Probability + independence
The four rules
- Product: \(P(A,B) = P(A\mid B)\,P(B)\)
- Sum: \(P(A) = \sum_b P(A, B{=}b)\)
- Chain: \(P(X_1,\ldots,X_n) = \prod_i P(X_i \mid X_{<i})\)
- Bayes: \(P(H\mid e) \propto P(e\mid H)\,P(H)\)
Independence
- Unconditional: \(P(A,B) = P(A)\,P(B)\).
- Conditional: \(P(A,B\mid C) = P(A\mid C)\,P(B\mid C)\).
- Tells us which terms drop out of the chain rule — the key to scaling up inference.
Bayesian networks + d-separation
Construction recipe
- Pick a variable order (causal often works best).
- Add each node; choose the smallest set of parents that makes it conditionally independent of the rest.
- Joint factorizes as \(P(X_1,\ldots,X_n) = \prod_i P(X_i \mid \mathrm{pa}(X_i))\).
3 d-separation patterns
-
Chain \(A \to B \to C\): blocked by observing \(B\).
-
Common cause \(A \leftarrow B \to C\): blocked by observing \(B\).
-
Common effect \(A \to B \leftarrow C\): blocked by not observing \(B\) or descendants.
A path is blocked ⇒ the endpoints are conditionally independent.

▸ **TASKS AND EXERCISES**:
A - Translate this sentence from the notes on probability and Bayesian networks into Spanish: "Pick a variable order (causal often works best)."
B - Extend the notes on probability and Bayesian networks past their final line, keeping the same heading-and-bullet format.

▸ **STORED ROWS**:
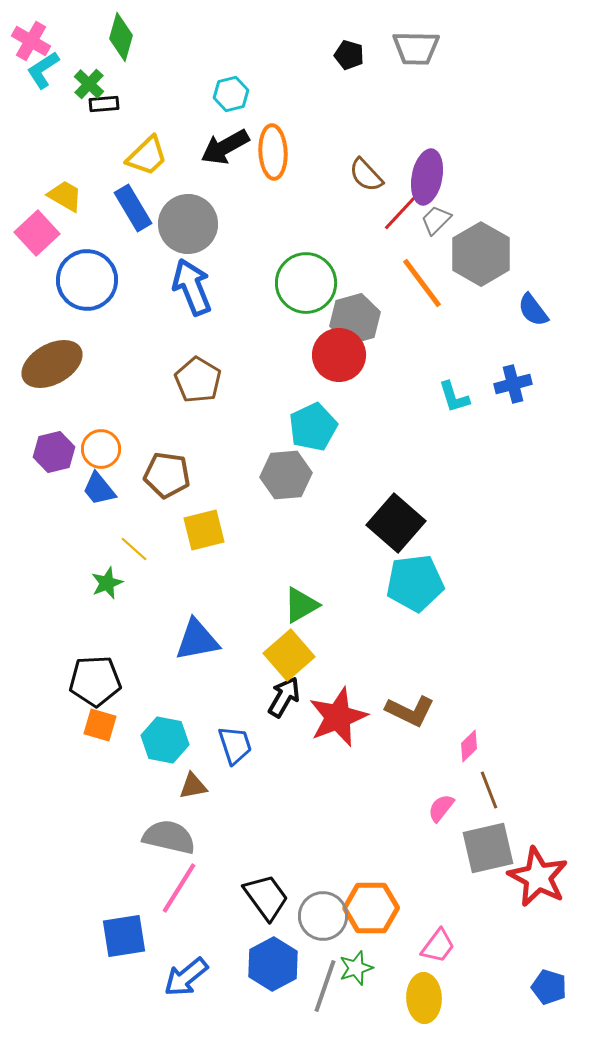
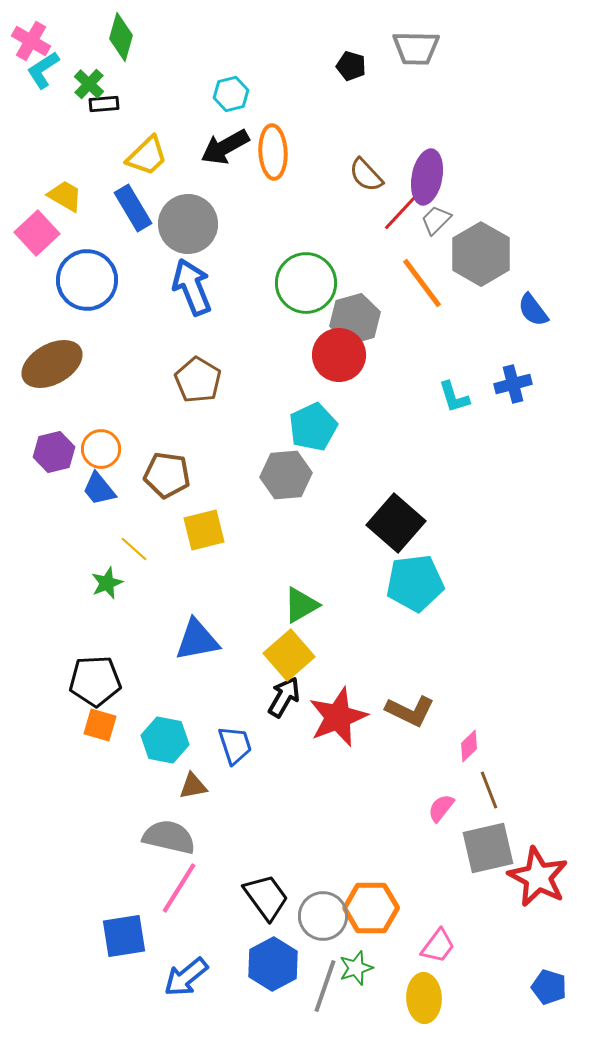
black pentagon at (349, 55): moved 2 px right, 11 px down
---
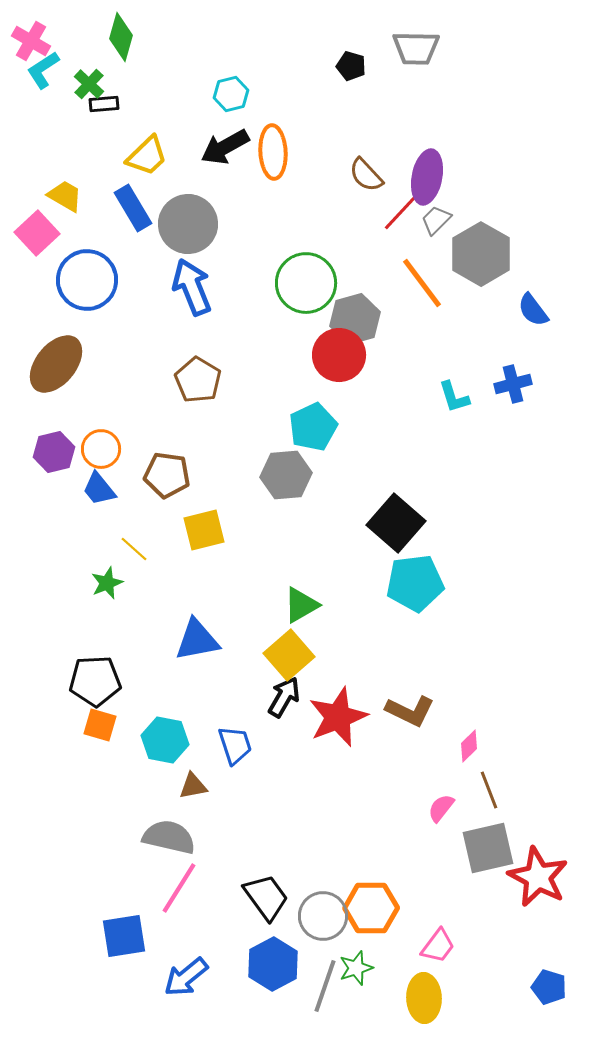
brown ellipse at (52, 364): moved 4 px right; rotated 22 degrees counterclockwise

▸ **ANSWERS IN ORDER**:
A - Elige un orden de variables (el orden causal suele funcionar mejor).

B -
Inference — VE & HMM filtering
Variable elimination
- Define a factor for each CPT.
- Restrict factors to evidence.
- Multiply factors sharing a variable; sum out the hidden one.
- Normalize to get a posterior.
HMM filtering
- Recursion: \(P(S_t \mid o_{0:t}) \propto P(o_t \mid S_t)\, \sum_{s_{t-1}} P(S_t \mid s_{t-1})\, P(s_{t-1} \mid o_{0:t-1})\)
- One forward pass: \(O(t \cdot |S|^2)\) time.
HMM decoding — smoothing & Viterbi
Forward×backward smoothing
- Forward: \(\alpha_k = P(S_k \mid o_{0:k})\).
- Backward: \(\beta_k = P(o_{k+1:t-1} \mid S_k)\).
- Posterior: \(P(S_k \mid o_{0:t-1}) \propto \alpha_k\, \beta_k\).
Viterbi
- DP over the trellis, max instead of sum.
- Backtrack the argmax pointers to recover the MAP sequence.
Decision networks
Three node types
- Chance nodes — like a Bayes net (CPTs).
- Decision nodes — rectangles, no CPT, chosen by us.
- Utility node — diamond, deterministic function of its parents.
Maximum expected utility
- Policy \(\pi(d \mid \text{parents})\); MEU picks \(\pi^*\) maximizing \(\mathbb{E}[U]\).
- Evaluate by enumeration or by running VE on the DN.
- Value of information: EU gain from observing a variable before deciding.
Markov decision processes
Setup
- States, actions, transition \(P(s' \mid s, a)\), reward \(R(s)\), discount \(\gamma\).
- Policy \(\pi : S \to A\); value \(V^\pi(s) = \mathbb{E}[\sum_t \gamma^t R(s_t) \mid \pi]\).
Bellman + the two algorithms
- Bellman optimality: \(V^*(s) = R(s) + \gamma \max_a \sum_{s'} P(s' \mid s, a)\, V^*(s')\).
- Value iteration: apply the Bellman update until convergence.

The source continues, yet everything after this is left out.